If the offense is in the shotgun, the backers will cross-key, meaning that they will read the back away from them.  In the shotgun, Mike will key the QB.

Firestone Diagram 4
Diagram 4

Cross-keying will work on both one-back (Diag. 4) (above) and two-back sets (Diag. 5). (below) If the offense is a big misdirection team, such as a Wing-T or likes to pull linemen, the backers will read the guards. 

Firestone Diagram 5
Diagram 5

Initial Movement (Diag. 6):

At the snap, the backers will take one step to their gap and re-gather. 

Firestone Diagram 6
Diagram 6

Determining Run or Pass:

Backers will read through the linemen to the backs to determine if the play is a run or pass. 

If linemen are set up higher and retreat, backers will play pass while watching the running backs and QB. 

If linemen drive out hard, backers will play the run while watching the running back and being cautious of the play-action pass.

 

Block Destruction (Diag. 7):

Firestone Diagram 7
Diagram 7

Backers will attack blockers, using both hands and feet.  Hands will attack the V of the neck; at the same time the backer steps between the blocker's legs with his nearest foot. 

Backers will attack with bent knees and waist.  When contact occurs, the backer with use the power in the legs by pressing with the legs and rolling the hips to destruct the block.  Backers will not run around blocks; they will take them on. 

Diag. 7 shows a good drill with which to work on block destruction (Triangle Drill). Backers will step toward the blocker and shed them, re-gather, step to the other blocker, and re-gather. 

 

Pursuit (Diag. 8):

Firestone Diagram 8
Diagram 8

We have our linebackers set up in the correct alignment to cover all gaps at the snap.  Once the ball is snapped, the backers must attack the ball down hill and push it to the sidelines, not giving up a cutback lane (Diag. 8). 

One way to stress this pursuit are pursuit drills with the linebackers and entire defense (Diag. 9).   

Firestone Diagram 9
Diagram 9

Tackle:

Backers will tackle the ball-carriers when possible, chest-to-chest. 
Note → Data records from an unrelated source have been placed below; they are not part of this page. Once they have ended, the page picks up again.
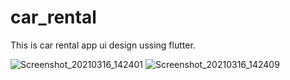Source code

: # car_rental

This is car rental app ui design ussing flutter.

![Screenshot_20210316_142401](https://user-images.githubusercontent.com/16721538/111283141-d0a11000-8664-11eb-99d6-f51e4342197f.jpg)
![Screenshot_20210316_142409](https://user-images.githubusercontent.com/16721538/111283165-d565c400-8664-11eb-9fa6-5b03c7254eae.jpg)

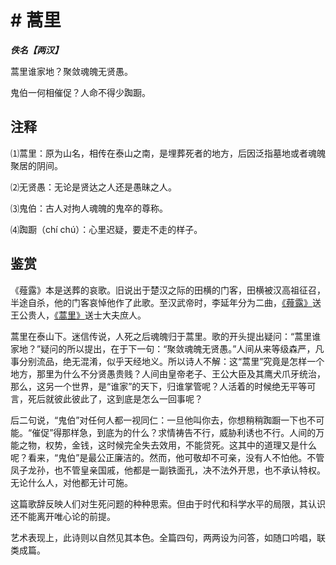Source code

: # # 蒿里

***佚名【两汉】***

蒿里谁家地？聚敛魂魄无贤愚。

鬼伯一何相催促？人命不得少踟蹰。

## 注释

⑴蒿里：原为山名，相传在泰山之南，是埋葬死者的地方，后因泛指墓地或者魂魄聚居的阴间。

⑵无贤愚：无论是贤达之人还是愚昧之人。

⑶鬼伯：古人对拘人魂魄的鬼卒的尊称。

⑷踟蹰（chí chú）：心里迟疑，要走不走的样子。

## 鉴赏

《薤露》本是送葬的哀歌。旧说出于楚汉之际的田横的门客，田横被汉高祖征召，半途自杀，他的门客哀悼他作了此歌。至汉武帝时，李延年分为二曲，[《薤露》]()送王公贵人，[《蒿里》](蒿里.md)送士大夫庶人。

蒿里在泰山下。迷信传说，人死之后魂魄归于蒿里。歌的开头提出疑问：“蒿里谁家地？”疑问的所以提出，在于下一句：“聚敛魂魄无贤愚。”人间从来等级森严，凡事分别流品，绝无混淆，似乎天经地义。所以诗人不解：这“蒿里”究竟是怎样一个地方，那里为什么不分贤愚贵贱？人间由皇帝老子、王公大臣及其鹰犬爪牙统治，那么，这另一个世界，是“谁家”的天下，归谁掌管呢？人活着的时候绝无平等可言，死后就彼此彼此了，这到底是怎么一回事呢？

后二句说，“鬼伯”对任何人都一视同仁：一旦他叫你去，你想稍稍踟蹰一下也不可能。“催促”得那样急，到底为的什么？求情祷告不行，威胁利诱也不行。人间的万能之物，权势，金钱，这时候完全失去效用，不能贷死。这其中的道理又是什么呢？看来，“鬼伯”是最公正廉洁的。然而，他可敬却不可亲，没有人不怕他。不管凤子龙孙，也不管皇亲国戚，他都是一副铁面孔，决不法外开思，也不承认特权。无论什么人，对他都无计可施。

这篇歌辞反映人们对生死问题的种种思索。但由于时代和科学水平的局限，其认识还不能离开唯心论的前提。

艺术表现上，此诗则以自然见其本色。全篇四句，两两设为问答，如随口吟唱，联类成篇。
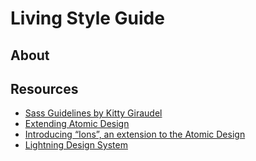 # Living Style Guide

## About

## Resources
- [Sass Guidelines by Kitty Giraudel](https://sass-guidelin.es/)
- [Extending Atomic Design](https://bradfrost.com/blog/post/extending-atomic-design/)
- [Introducing “Ions”, an extension to the Atomic Design](https://www.cjcid.com/articles/ions-introduction/#table-modes)
- [Lightning Design System](https://www.lightningdesignsystem.com/)
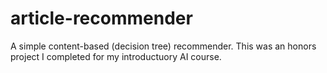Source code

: # article-recommender
A simple content-based (decision tree) recommender. This was an honors project I completed for my introductuory AI course.
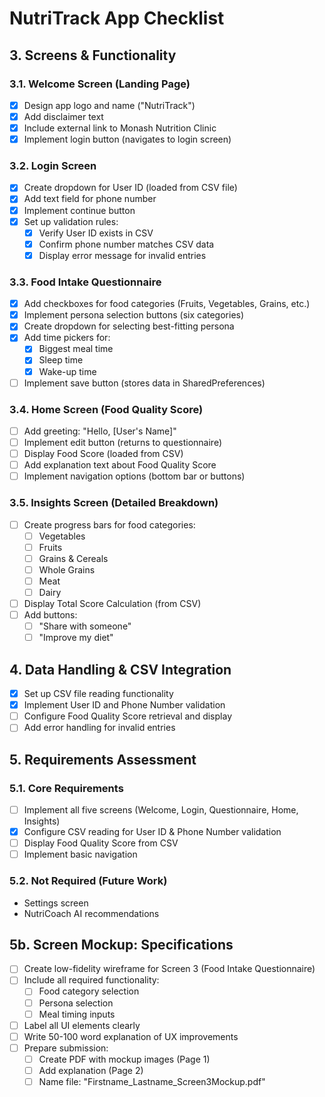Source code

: # NutriTrack App Checklist

## 3. Screens & Functionality

### 3.1. Welcome Screen (Landing Page)
- [x] Design app logo and name ("NutriTrack")
- [x] Add disclaimer text
- [x] Include external link to Monash Nutrition Clinic
- [x] Implement login button (navigates to login screen)

### 3.2. Login Screen
- [x] Create dropdown for User ID (loaded from CSV file)
- [x] Add text field for phone number
- [x] Implement continue button
- [x] Set up validation rules:
    - [x] Verify User ID exists in CSV
    - [x] Confirm phone number matches CSV data
    - [x] Display error message for invalid entries

### 3.3. Food Intake Questionnaire
- [x] Add checkboxes for food categories (Fruits, Vegetables, Grains, etc.)
- [x] Implement persona selection buttons (six categories)
- [x] Create dropdown for selecting best-fitting persona
- [x] Add time pickers for:
    - [x] Biggest meal time
    - [x] Sleep time
    - [x] Wake-up time
- [ ] Implement save button (stores data in SharedPreferences)

### 3.4. Home Screen (Food Quality Score)
- [ ] Add greeting: "Hello, [User's Name]"
- [ ] Implement edit button (returns to questionnaire)
- [ ] Display Food Score (loaded from CSV)
- [ ] Add explanation text about Food Quality Score
- [ ] Implement navigation options (bottom bar or buttons)

### 3.5. Insights Screen (Detailed Breakdown)
- [ ] Create progress bars for food categories:
    - [ ] Vegetables
    - [ ] Fruits
    - [ ] Grains & Cereals
    - [ ] Whole Grains
    - [ ] Meat
    - [ ] Dairy
- [ ] Display Total Score Calculation (from CSV)
- [ ] Add buttons:
    - [ ] "Share with someone"
    - [ ] "Improve my diet"

## 4. Data Handling & CSV Integration
- [x] Set up CSV file reading functionality
- [x] Implement User ID and Phone Number validation
- [ ] Configure Food Quality Score retrieval and display
- [ ] Add error handling for invalid entries

## 5. Requirements Assessment

### 5.1. Core Requirements
- [ ] Implement all five screens (Welcome, Login, Questionnaire, Home, Insights)
- [x] Configure CSV reading for User ID & Phone Number validation
- [ ] Display Food Quality Score from CSV
- [ ] Implement basic navigation

### 5.2. Not Required (Future Work)
- Settings screen
- NutriCoach AI recommendations

## 5b. Screen Mockup: Specifications
- [ ] Create low-fidelity wireframe for Screen 3 (Food Intake Questionnaire)
- [ ] Include all required functionality:
    - [ ] Food category selection
    - [ ] Persona selection
    - [ ] Meal timing inputs
- [ ] Label all UI elements clearly
- [ ] Write 50-100 word explanation of UX improvements
- [ ] Prepare submission:
    - [ ] Create PDF with mockup images (Page 1)
    - [ ] Add explanation (Page 2)
    - [ ] Name file: "Firstname_Lastname_Screen3Mockup.pdf"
Linebackers will be taught to tackle with the use of four steps: Lock, Load, Fire, and Finish. 

First, Lock their eyes on the ball carrier's number. 

Then Load by getting into position to make a tackle with their knees and waist bent and their arms at their hips. 

Then Fire into the ball carrier, putting their number on the ball carrier's number and throwing both arms, as in upper cutting. 

Finish the tackle by grabbing high cloth and trying to step on the ball- carrier's toes.